Condamner Céline
Le Français est toujours très prompt sur le mal qu’il ordonne, particulièrement s’il croit s’accorder avec la morale de sa nation : là-dessus seulement, il aspire à se montrer le premier. C’est ainsi le lecteur moyen de cinq livres par ans, dont les trois quarts des best-sellers indigents, qui, après avoir fini Nothomb et Dicker en plus de deux longs mois, prétend qu’il a lu Céline, et qu’il l’a fait avec suffisamment de pénétration critique pour le vouer aux malédictions les plus dures et les plus applicables : ce Français s’estime donc apte et légitime à juger les arts et les artistes ?

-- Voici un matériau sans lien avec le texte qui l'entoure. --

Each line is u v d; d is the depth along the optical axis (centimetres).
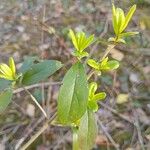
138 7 41
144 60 35
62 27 40
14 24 41
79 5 43
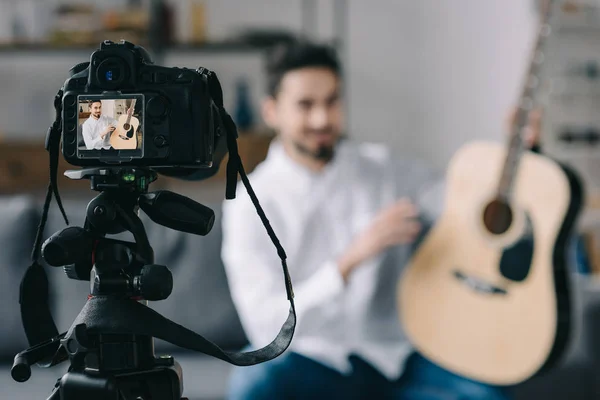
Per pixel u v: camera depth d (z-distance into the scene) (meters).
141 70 0.62
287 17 4.18
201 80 0.62
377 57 4.22
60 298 2.09
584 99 3.94
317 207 1.83
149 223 2.13
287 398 1.68
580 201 1.56
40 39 3.79
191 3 4.04
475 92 4.16
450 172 1.79
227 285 2.10
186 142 0.62
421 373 1.72
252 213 1.81
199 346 0.62
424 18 4.19
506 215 1.63
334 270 1.65
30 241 2.12
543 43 1.66
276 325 1.70
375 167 1.92
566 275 1.53
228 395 1.74
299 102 1.79
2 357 2.07
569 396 2.02
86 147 0.62
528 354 1.51
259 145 3.76
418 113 4.23
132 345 0.64
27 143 3.71
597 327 2.04
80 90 0.63
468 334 1.61
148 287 0.62
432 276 1.71
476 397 1.59
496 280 1.60
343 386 1.69
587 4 3.89
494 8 4.09
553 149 3.92
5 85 4.06
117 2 3.93
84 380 0.61
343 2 4.14
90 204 0.65
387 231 1.62
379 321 1.82
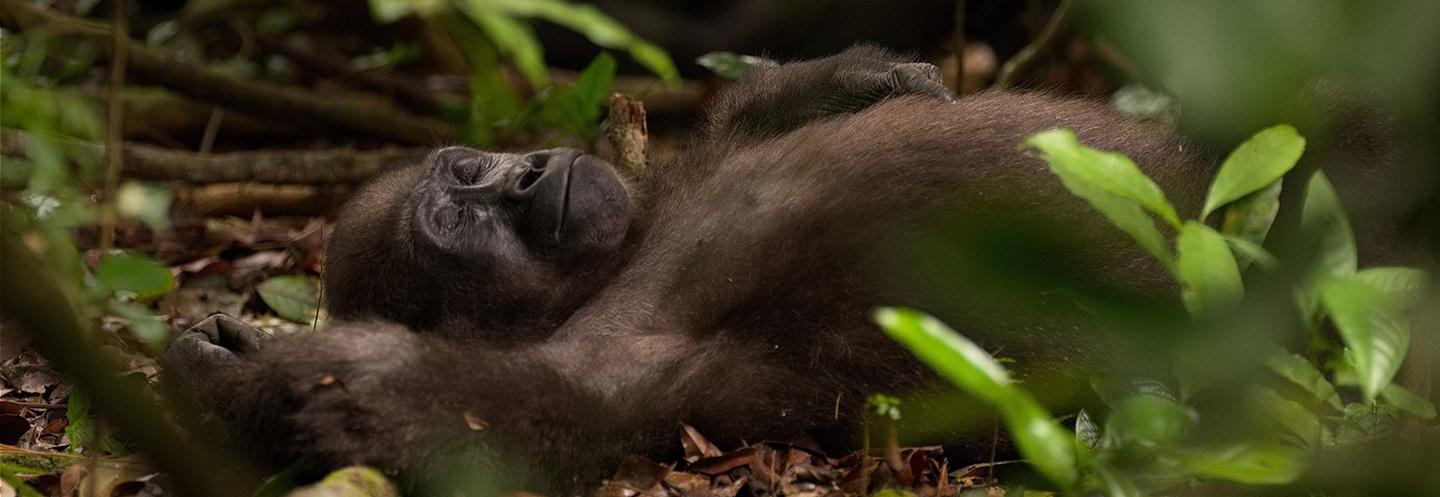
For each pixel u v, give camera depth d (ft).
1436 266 16.58
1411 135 9.21
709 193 28.22
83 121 29.76
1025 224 12.04
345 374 21.27
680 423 23.48
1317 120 15.72
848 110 33.63
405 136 53.98
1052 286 12.03
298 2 66.95
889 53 35.78
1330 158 23.94
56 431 27.09
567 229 26.84
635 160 36.24
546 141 47.70
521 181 27.09
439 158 28.43
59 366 15.19
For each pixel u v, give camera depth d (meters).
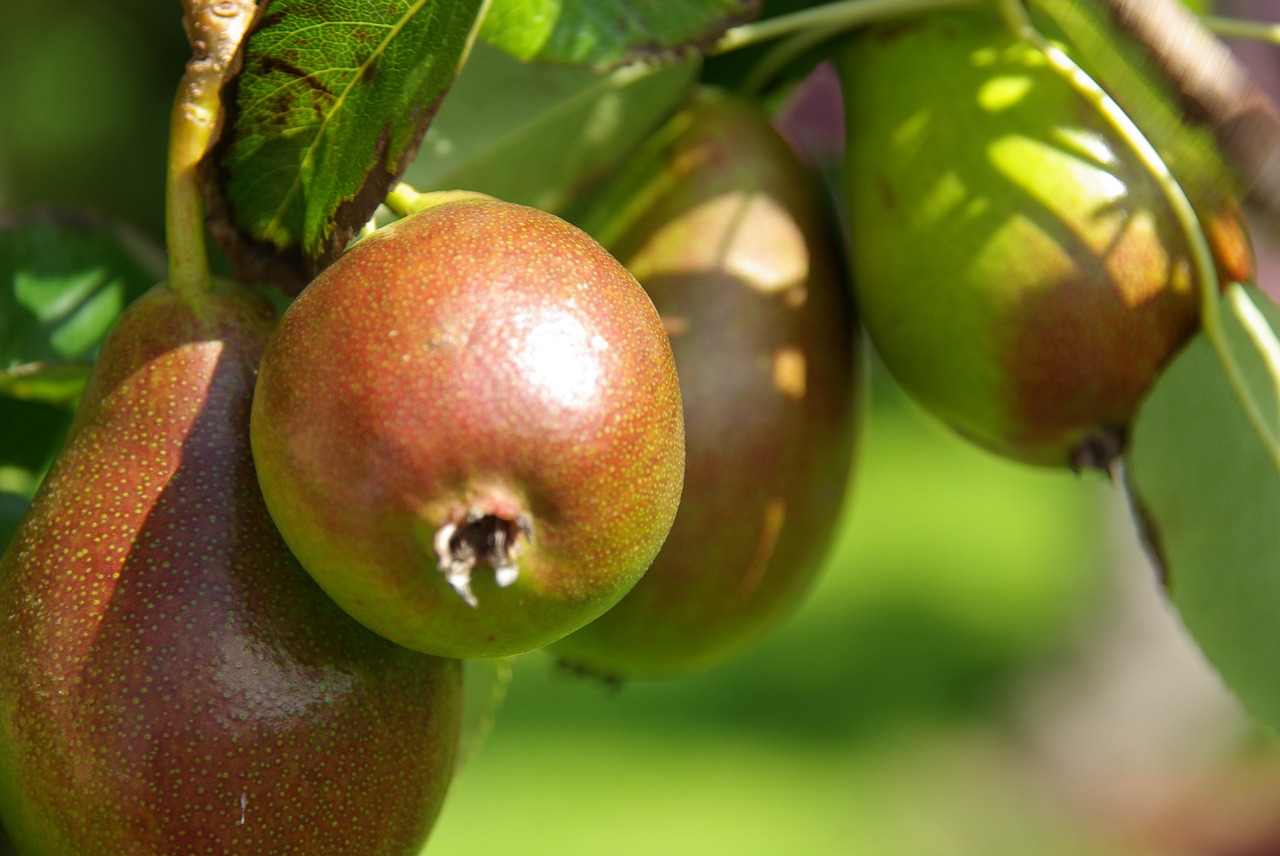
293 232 0.52
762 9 0.65
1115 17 0.54
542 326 0.48
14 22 2.40
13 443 0.61
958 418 0.60
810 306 0.60
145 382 0.51
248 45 0.50
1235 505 0.56
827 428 0.60
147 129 2.42
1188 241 0.57
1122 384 0.57
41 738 0.50
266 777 0.50
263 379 0.49
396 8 0.50
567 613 0.49
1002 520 3.41
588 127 0.61
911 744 2.47
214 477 0.51
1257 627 0.56
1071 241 0.57
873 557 3.20
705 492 0.59
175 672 0.50
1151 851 2.12
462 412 0.48
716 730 2.48
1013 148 0.58
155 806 0.50
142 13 2.37
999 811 2.24
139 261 0.61
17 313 0.60
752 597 0.60
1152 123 0.55
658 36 0.55
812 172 0.62
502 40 0.55
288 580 0.51
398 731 0.51
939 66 0.59
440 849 2.00
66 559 0.50
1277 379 0.56
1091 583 2.28
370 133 0.51
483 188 0.60
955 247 0.58
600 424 0.48
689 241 0.60
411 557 0.48
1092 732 2.19
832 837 2.12
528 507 0.48
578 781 2.23
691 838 2.07
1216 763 2.16
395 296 0.48
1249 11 1.05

Le plus souvent, il recommande Céline au sort de Brasillach : exécution sommaire, pour antisémitisme, compte tenu de sa virulence. Pour asseoir sa sentence, il s’appuie sur la mauvaise réputation d’un homme, ce qui est bien le critère le plus inepte qu’on puisse fournir pour jeter quelqu’un à la potence, fût-ce une potence virtuelle, et il propose que l’influence littéraire de l’artiste compte pour beaucoup dans la transmission d’une idéologie délétère et criminelle, et, par conséquent, dans son accomplissement même – c’est à peu près reprocher à Einstein le sort d’Hiroshima. Voici décidément du Français qui refuse d’admettre que, si l’on est libre d’adhérer ou non à une théorie fausse et dangereuse, c’est encore la personne influençable qui mérite le plus d’être condamnée en raison de son manque de précaution et de discernement, plutôt que l’auteur lui-même qui, on le sait, en France, n’est toujours publié qu’en raison de ce que la pièce de foule est largement disposée à entendre.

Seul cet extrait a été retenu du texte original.